Mais pourquoi la presse irait-elle à contre-courant ? Elle-même tire profit d’une telle situation, quand elle ne contribue pas à la créer et à l’entretenir, end devenant une partie de l’establishment. Sous cet angle, la crise qui secoue la Grèce apparait comme le volet d’une crise plus large qui touche le modèle de fonctionnement des sociétés européennes. Le scandale de la presse britannique le montre clairement, avec un monde médiatique dont les représentants les plus puissants se sont comportés comme de vulgaires malfrats, usant de méthodes illégales parfaitement abjectes pour vendre du papier.

Robert Murdoch, patron des journaux les plus directement mis en cause, se trouve être un proche du premier ministre britannique David Cameron. Un des personnages les plus influents qui ont contribué à créer l’image de M. Cameron est un élément clé dans le scandale des écoutes téléphoniques. Et le monde découvre, ahuri, que ce qui était vaguement soupçonné était bien réel: un homme très riche, possédant un empire médiatique, était devenu premier acteur de la vie politique du pays, faisant et défaisant les réputations et les fortunes. Mais contrairement aux hommes politiques, il n’avait en face de lui aucun contre-pouvoir.

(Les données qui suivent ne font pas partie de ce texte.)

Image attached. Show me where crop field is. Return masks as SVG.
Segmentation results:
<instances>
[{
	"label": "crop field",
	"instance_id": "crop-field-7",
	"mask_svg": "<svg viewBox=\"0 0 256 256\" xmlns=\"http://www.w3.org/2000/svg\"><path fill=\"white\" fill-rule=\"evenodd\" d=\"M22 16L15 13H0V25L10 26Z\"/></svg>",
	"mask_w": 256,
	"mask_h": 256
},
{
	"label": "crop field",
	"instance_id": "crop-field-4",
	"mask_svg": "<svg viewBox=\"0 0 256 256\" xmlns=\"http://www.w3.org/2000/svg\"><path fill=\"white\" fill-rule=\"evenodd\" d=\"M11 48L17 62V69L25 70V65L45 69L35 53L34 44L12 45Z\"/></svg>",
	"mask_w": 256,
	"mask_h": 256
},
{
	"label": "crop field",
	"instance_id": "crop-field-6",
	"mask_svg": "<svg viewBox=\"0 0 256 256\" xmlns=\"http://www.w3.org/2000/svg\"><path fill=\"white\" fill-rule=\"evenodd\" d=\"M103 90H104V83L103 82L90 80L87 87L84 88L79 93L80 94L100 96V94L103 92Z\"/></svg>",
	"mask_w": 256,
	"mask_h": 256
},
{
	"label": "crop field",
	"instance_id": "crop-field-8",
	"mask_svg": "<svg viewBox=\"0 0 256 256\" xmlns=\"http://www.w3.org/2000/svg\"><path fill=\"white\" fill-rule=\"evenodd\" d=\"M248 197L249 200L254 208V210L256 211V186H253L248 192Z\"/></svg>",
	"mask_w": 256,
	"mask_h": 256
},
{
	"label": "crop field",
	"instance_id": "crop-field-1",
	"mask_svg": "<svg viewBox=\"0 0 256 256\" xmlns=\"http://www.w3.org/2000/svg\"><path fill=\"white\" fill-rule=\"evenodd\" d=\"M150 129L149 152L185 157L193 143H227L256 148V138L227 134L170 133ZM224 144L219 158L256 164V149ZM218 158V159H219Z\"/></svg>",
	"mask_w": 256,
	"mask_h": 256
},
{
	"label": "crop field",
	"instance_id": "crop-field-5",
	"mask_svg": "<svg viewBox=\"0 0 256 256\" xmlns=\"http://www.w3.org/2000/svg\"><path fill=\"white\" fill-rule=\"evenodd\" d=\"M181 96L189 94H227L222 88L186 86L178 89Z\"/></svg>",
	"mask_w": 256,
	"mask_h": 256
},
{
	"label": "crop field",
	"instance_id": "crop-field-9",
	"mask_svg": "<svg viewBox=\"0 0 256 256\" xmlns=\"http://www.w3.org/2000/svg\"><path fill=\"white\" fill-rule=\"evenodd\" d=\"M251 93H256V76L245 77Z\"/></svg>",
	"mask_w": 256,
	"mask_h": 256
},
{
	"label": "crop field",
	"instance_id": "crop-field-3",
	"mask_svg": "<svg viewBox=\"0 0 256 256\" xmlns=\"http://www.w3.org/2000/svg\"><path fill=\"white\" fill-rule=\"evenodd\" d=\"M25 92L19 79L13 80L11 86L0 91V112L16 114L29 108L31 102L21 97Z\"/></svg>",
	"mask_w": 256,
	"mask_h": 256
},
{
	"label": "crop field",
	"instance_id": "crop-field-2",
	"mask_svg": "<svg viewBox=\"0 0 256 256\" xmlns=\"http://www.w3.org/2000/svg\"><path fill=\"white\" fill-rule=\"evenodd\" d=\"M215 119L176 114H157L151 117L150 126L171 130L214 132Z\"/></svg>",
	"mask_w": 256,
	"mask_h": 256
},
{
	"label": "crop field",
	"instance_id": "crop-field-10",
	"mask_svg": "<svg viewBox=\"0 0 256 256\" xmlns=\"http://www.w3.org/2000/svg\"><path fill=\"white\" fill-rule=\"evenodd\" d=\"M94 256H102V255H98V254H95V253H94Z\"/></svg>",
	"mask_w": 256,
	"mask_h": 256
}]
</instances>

Ce que Londres fait semblant de découvrir est cependant d’une grande banalité en Italie, où un personnage d’une vulgarité affligeante a pris le pays en otage depuis deux décennies. Grâce à son argent et ses médias, Silvio Berlusconi a créé un parti, pris le pouvoir, dirigé l’Europe, fait son entrée dans le G8, et réussi à échapper à la justice alors que les preuves s’amoncellent concernant sa responsabilité dans de nombreux scandales.

Caricature du personnage riche, puissant, menteur, arrogant, à qui sa fortune assure l’impunité, Berlusconi risquait de devenir le prototype de la parfaite crapule. Il a franchi un pas supplémentaire en ce sens avec les révélations sur ses frasques et ses liaisons avec des prostituées mineures. Et du coup, il a réussi un rare exploit : son image à occulté celle de la mafia, qui constitue traditionnellement le premier handicap de l’Italie.
Berlusconi apparaissait comme une exception dans une Europe qui a l’habitude de se poser comme modèle de justice et de démocratie. Mais l’affaire Dominique Stauss-Kahn révèle que les scandales de ce type Berlusconi sont courants, même s’ils se limitent à un seul volet. Voilà en effet l’un des hommes les plus puissants du monde, promis à prendre le pouvoir dans l’un des pays les plus prestigieux, un homme dont la moindre décision ruine des millions de personnes, voilà cet homme devenu une vulgaire copie de Berlusconi, dans sa tenue de riche, puissant et arrogant, écrasant plus faible que lui.

Entre la crise grecque, Murdoch, Berlusconi et Stauss-Kahn, il y a largement de quoi alimenter la chronique de « l’inhilal el-akhlaqi » (déliquescence morale) de l’Occident, un thème très en vogue dans les milieux islamistes. Il y a aussi de quoi susciter un vrai débat sur les défaillances des institutions occidentales. Mais ces défaillances n’occultent pas une autre réalité : dans ces pays, un homme dont la culpabilité est prouvée est puni, tôt ou tard. Aussi riche et puissant soit-il.